The & is the address operator that returns the address where the value is stored.

Pointers can be based on any type but...

It's not possible to use an & before a primitive literal (numbers, booleans, and strings) or a constant since they don't have a memory address (exist only at compile time). When it is necessary a pointer to a primitive type, declare a variable and point to it.

Example
x := &Foo{}
var y string
z := &y

The Indirection Operator - *

The * is the indirection operator that returns the value pointed. Using this operator is called dereferencing.

Check Out

Example

run command
$ go run src/structs/pointers.go
Value of x:  42
Value that ptr point to:  42
Memory address of ptr:  0xc0000120f0
Updated value of x:  100
package main

import "fmt"

func main() {
    x := 42
    fmt.Println("Value of x: ", x)

    ptr := &x
    fmt.Println("Value that ptr point to: ", *ptr)
    fmt.Println("Memory address of ptr: ", ptr)
    *ptr = 100
    fmt.Println("Updated value of x: ", x)
}

Mutability with Pointers

MIT’s course on Software Construction

Using mutable objects is just fine if you are using them entirely locally within a method, and with only one reference to the object.

The ability to choose between value and pointer parameter types helps in the Go's lack of support for immutability types. In Go, using pointers indicates that a parameter is mutable.

Use Pointers with Wisdom

Pointers can make it harder to understand data flow and can create extra work for the garbage collector. Instead of receiving a struct pointer to populate the struct, have the function instantiate, and return the struct.

Creating a Struct Obj
func BadMakeFoo(f *Foo) error {
    f.Field1 = "Hi"
    f.Field2 = 20
    return nil
}
func GoodMakeFoo() (Foo, error) {
    f := Foo{
        Field1 = "Hi",
        Field2 = 20,
    }
    return f, nil
}

The only time you should use pointer parameters to modify a variable is when the function expects an interface, such as the JSON Unmarshal function with an any parameter, where any must be a pointer.

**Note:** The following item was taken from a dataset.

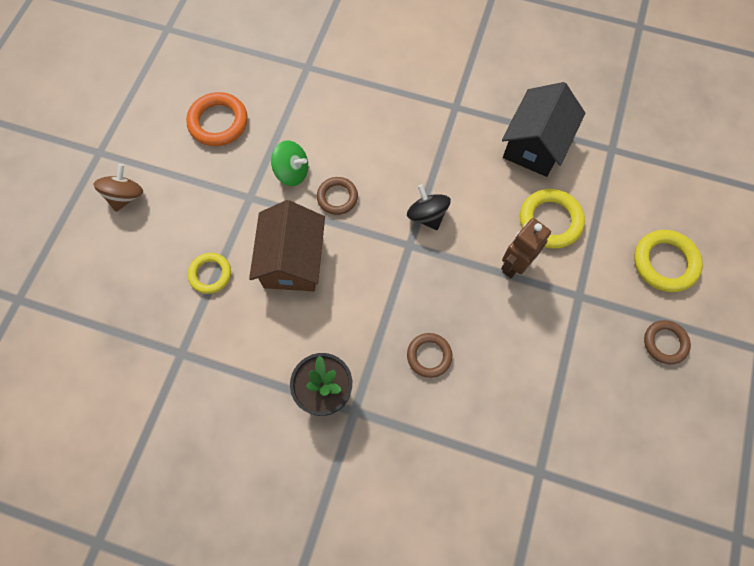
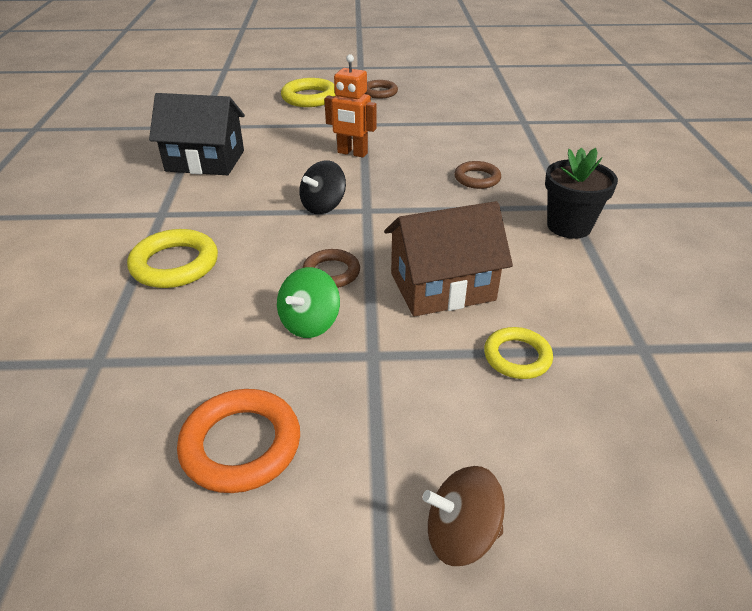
camera: 110 degrees left, 30 degrees down
(292, 172) = (310, 323): green spinning top -> green spinning top turned 150 degrees counterclockwise
(514, 265) = (352, 153): brown robot -> orange robot
(550, 221) = (294, 143): yellow ring -> yellow ring (175, 264)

Use a pointer type as a return type only if there is a state within the data that needs to be modified.

Pointers Performance

The time to pass a pointer into a function is constant for all data structures since the size of a pointer is the same for all data types. Passing a value into a function takes longer as the data gets larger.

Returning is a little different. For data structures smaller than 10 Mb, returning pointers is slower than returning a value. For data structures larger than that, the performance advantage flips.

Besides these behaviors, these are very short times. For the vast majority of cases, the difference won't affect the program's performance. In case of passing Mb of data between functions, consider using a pointer even if the data is meant to be immutable.

Less Pointers, Less Work for Garbage Collector

The heap is the memory managed by the garbage collector. Any data that is stored on the heap is valid as long as it can be traced back to a pointer type on a stack.

Go encourages the use of pointers sparingly because of the garbage collector. Storage memory on the stack guarantees less work for the garbage collector heap.

About Performance

Figuring out the trade-off between better abstraction and better performance should be done over the life of your program.